→ **ASSIGNED TASK**: Which lines of the data contain the string "other"? Show each of them.

→ **SUPPLIED ENTRIES**:
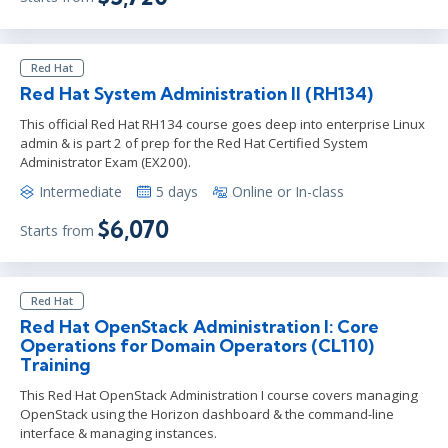
Red Hat
Red Hat System Administration II (RH134)
This official Red Hat RH134 course goes deep into enterprise Linux
admin & is part 2 of prep for the Red Hat Certified System
Administrator Exam (EX200).
Intermediate
5 days
Online or In-class
$6,070
Starts from
Red Hat
Red Hat OpenStack Administration I: Core
Operations for Domain Operators (CL110)
Training
This Red Hat OpenStack Administration I course covers managing
OpenStack using the Horizon dashboard & the command-line
interface & managing instances.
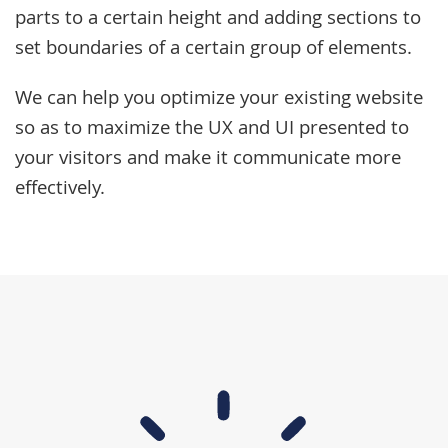
parts to a certain height and adding sections to
set boundaries of a certain group of elements.
We can help you optimize your existing website
so as to maximize the UX and UI presented to
your visitors and make it communicate more
effectively.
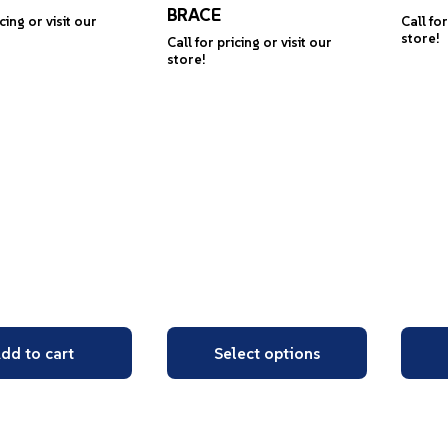
BRACE
icing or visit our
Call for
store!
Call for pricing or visit our
store!
dd to cart
Select options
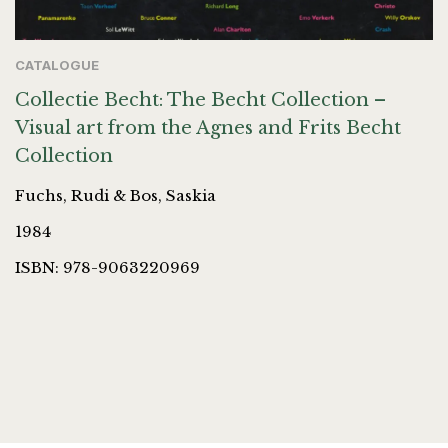
CATALOGUE
Collectie Becht: The Becht Collection –
Visual art from the Agnes and Frits Becht
Collection
Fuchs, Rudi & Bos, Saskia
1984
ISBN: 978-9063220969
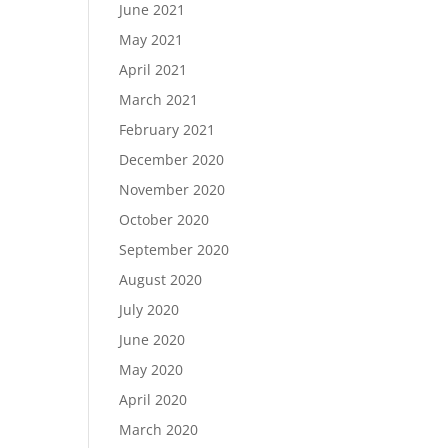
June 2021
May 2021
April 2021
March 2021
February 2021
December 2020
November 2020
October 2020
September 2020
August 2020
July 2020
June 2020
May 2020
April 2020
March 2020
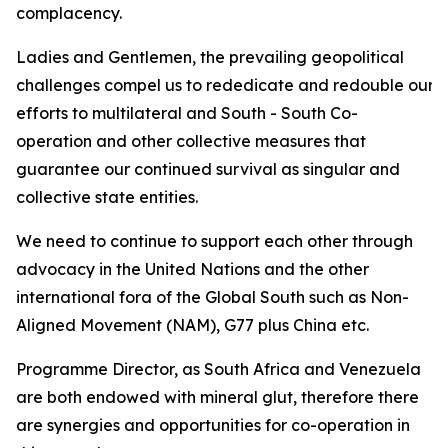
complacency.
Ladies and Gentlemen, the prevailing geopolitical
challenges compel us to rededicate and redouble our
efforts to multilateral and South - South Co-
operation and other collective measures that
guarantee our continued survival as singular and
collective state entities.
We need to continue to support each other through
advocacy in the United Nations and the other
international fora of the Global South such as Non-
Aligned Movement (NAM), G77 plus China etc.
Programme Director, as South Africa and Venezuela
are both endowed with mineral glut, therefore there
are synergies and opportunities for co-operation in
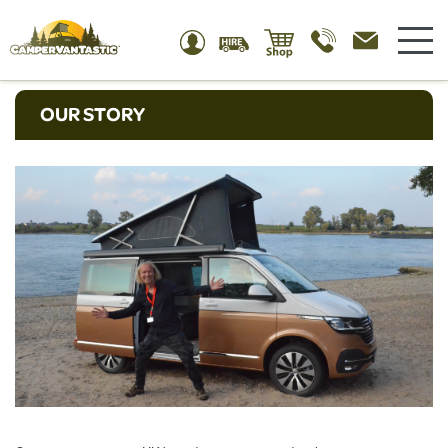
OUR STORY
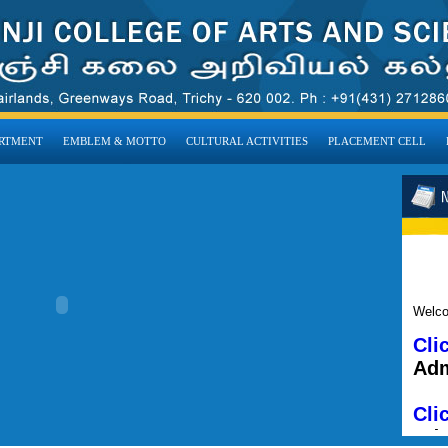
RTMENT
EMBLEM & MOTTO
CULTURAL ACTIVITIES
PLACEMENT CELL
Welco
Cli
Adm
Cli
Adm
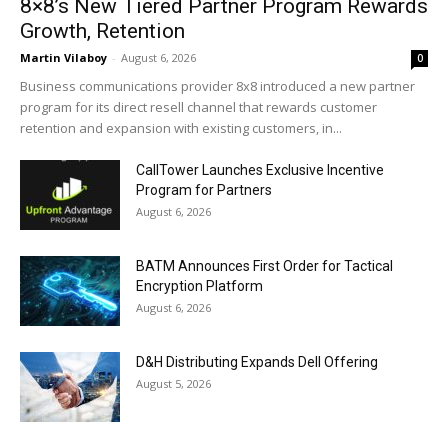
8×8’s New Tiered Partner Program Rewards
Growth, Retention
Martin Vilaboy
-
August 6, 2026
0
Business communications provider 8x8 introduced a new partner
program for its direct resell channel that rewards customer
retention and expansion with existing customers, in...
CallTower Launches Exclusive Incentive
Program for Partners
August 6, 2026
BATM Announces First Order for Tactical
Encryption Platform
August 6, 2026
D&H Distributing Expands Dell Offering
August 5, 2026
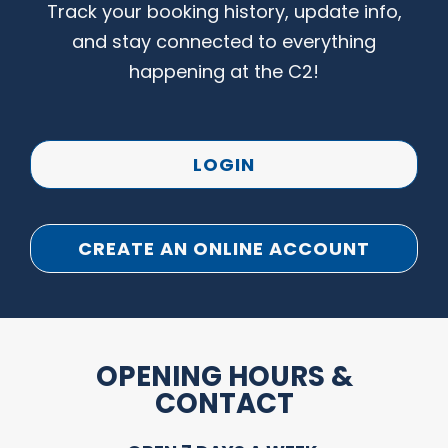
Track your booking history, update info,
and stay connected to everything
happening at the C2!
LOGIN
CREATE AN ONLINE ACCOUNT
OPENING HOURS &
CONTACT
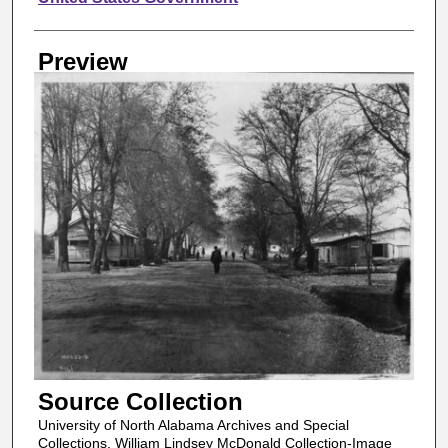
Preview
Source Collection
University of North Alabama Archives and Special
Collections, William Lindsey McDonald Collection-Image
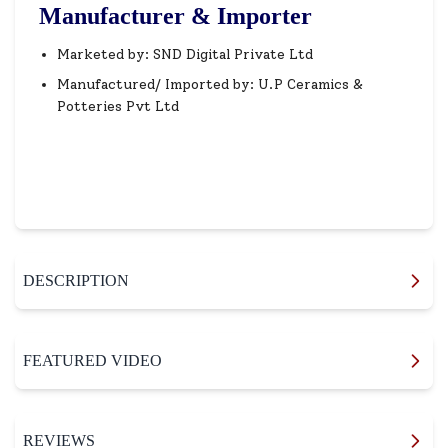
Manufacturer & Importer
Marketed by: SND Digital Private Ltd
Manufactured/ Imported by: U.P Ceramics &
Potteries Pvt Ltd
DESCRIPTION
FEATURED VIDEO
REVIEWS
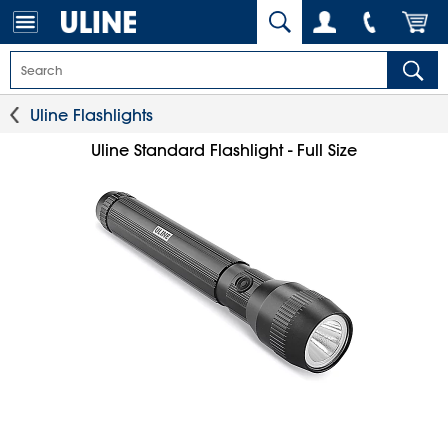
Uline Flashlights
Uline Standard Flashlight - Full Size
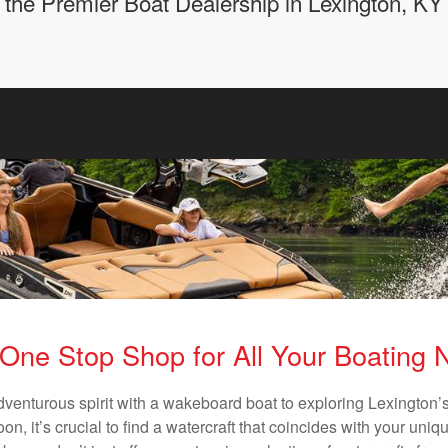
the Premier Boat Dealership in Lexington, KY
One Stop Shop for All Your Boating
dventurous spirit with a wakeboard boat to exploring Lexington’s
n, it’s crucial to find a watercraft that coincides with your un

→ **RESULT OF THE TASK**:
operation and other collective measures that
We need to continue to support each other through
advocacy in the United Nations and the other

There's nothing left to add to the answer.